Key Phrases to Integrate (And Which Ones Not To)

Find out what the “buzzwords” are for the district you are applying to.  Buzzwords are the latest educational jargon for techniques that are really being pushed in school systems, and are often very regional.  Buzzwords for your area might include differentiation, differentiated instruction, Response to Intervention (RtI), balanced literacy, hands-on learning, cooperative learning (now often referred to as collaborative learning), inclusion, print-rich environment, real world learning, pro-active discipline, standards-based learning, flexible grouping, assessment-driven instruction, and so on.

There may be certain teaching techniques or terms that have become outdated in local schools.  Consider carefully the terms round robin reading (replaced by popcorn reading or other techniques which don’t involve calling on students in order); individualizing (has been replaced by differentiation, a very different concept, in many places); emotionally handicapped or severely emotionally disturbed (now called emotionally involved–and, actually, I think they’ve changed it again to emotionally impaired, which proves my point), etc.

Spend some time talking to teachers in the district you are applying to, or at least spend some time on the district website.  While buzzwords may not make or break an interview, being up to date on current trends in the school system can only be an asset for you.

- SUPPLIED DATA -
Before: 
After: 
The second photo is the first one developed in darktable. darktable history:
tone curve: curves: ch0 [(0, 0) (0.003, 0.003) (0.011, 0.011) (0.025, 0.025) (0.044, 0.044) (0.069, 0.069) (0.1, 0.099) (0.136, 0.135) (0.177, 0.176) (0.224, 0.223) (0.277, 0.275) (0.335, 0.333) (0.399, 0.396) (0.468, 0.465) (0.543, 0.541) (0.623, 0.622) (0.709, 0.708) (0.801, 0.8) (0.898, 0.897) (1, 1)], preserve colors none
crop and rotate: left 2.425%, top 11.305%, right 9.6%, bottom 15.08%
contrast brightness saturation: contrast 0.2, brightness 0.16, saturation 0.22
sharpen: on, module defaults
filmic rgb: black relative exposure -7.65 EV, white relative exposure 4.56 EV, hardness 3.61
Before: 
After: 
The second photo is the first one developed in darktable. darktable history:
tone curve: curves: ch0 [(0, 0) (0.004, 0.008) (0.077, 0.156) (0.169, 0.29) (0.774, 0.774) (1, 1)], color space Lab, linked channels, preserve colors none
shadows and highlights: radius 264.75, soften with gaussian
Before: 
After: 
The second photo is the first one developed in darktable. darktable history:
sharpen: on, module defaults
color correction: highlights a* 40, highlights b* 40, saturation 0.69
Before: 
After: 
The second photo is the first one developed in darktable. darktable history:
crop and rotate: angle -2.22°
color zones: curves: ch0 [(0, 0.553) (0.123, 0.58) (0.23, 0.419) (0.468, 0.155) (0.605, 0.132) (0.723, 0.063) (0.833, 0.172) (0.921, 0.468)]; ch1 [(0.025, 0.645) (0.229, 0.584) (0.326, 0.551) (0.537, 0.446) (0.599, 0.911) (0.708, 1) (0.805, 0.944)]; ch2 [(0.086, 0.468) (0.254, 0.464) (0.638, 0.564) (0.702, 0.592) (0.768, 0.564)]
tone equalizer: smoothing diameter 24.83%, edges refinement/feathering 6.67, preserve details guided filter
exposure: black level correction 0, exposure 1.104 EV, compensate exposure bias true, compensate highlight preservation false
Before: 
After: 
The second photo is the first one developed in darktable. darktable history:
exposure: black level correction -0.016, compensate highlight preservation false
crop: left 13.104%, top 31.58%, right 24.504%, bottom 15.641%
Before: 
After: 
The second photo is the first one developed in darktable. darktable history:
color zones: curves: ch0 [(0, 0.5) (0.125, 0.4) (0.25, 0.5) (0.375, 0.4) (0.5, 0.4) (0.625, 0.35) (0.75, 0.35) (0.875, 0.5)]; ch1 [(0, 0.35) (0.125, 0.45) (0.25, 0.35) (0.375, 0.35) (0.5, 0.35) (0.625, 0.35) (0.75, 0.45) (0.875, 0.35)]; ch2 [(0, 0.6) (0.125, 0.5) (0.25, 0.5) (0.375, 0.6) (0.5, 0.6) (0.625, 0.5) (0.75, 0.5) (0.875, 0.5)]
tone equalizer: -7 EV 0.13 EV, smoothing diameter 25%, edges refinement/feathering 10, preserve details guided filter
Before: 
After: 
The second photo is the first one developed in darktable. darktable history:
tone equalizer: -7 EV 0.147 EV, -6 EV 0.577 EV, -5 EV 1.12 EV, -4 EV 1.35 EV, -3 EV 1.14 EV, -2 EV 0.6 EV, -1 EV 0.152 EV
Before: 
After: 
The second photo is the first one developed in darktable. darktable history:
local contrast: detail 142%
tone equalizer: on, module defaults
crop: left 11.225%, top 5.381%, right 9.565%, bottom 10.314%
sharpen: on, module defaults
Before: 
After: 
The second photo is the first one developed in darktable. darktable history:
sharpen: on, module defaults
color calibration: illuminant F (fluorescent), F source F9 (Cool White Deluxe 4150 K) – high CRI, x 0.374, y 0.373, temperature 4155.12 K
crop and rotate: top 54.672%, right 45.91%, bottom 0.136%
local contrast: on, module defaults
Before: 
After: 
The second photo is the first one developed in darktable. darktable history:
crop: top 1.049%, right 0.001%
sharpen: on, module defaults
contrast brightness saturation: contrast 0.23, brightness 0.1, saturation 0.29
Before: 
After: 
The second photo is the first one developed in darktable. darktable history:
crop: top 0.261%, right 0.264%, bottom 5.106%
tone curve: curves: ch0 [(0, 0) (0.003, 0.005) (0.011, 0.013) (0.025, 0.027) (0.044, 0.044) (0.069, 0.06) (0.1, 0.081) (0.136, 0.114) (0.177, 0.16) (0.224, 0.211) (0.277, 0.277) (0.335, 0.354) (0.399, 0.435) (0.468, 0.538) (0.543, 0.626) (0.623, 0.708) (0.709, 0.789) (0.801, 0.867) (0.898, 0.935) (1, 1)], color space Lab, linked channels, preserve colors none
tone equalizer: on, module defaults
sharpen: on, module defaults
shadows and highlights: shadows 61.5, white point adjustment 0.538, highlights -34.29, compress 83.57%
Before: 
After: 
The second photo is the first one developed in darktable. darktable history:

- DIRECTION -
Translate this sentence from the text on teaching buzzwords into Spanish: "Spend some time talking to teachers in the district you are applying to, or at least spend some time on the district website."

- WRITTEN ANSWER -
Pasa algo de tiempo hablando con maestros del distrito al que te estás postulando o, al menos, pasa algo de tiempo en el sitio web del distrito.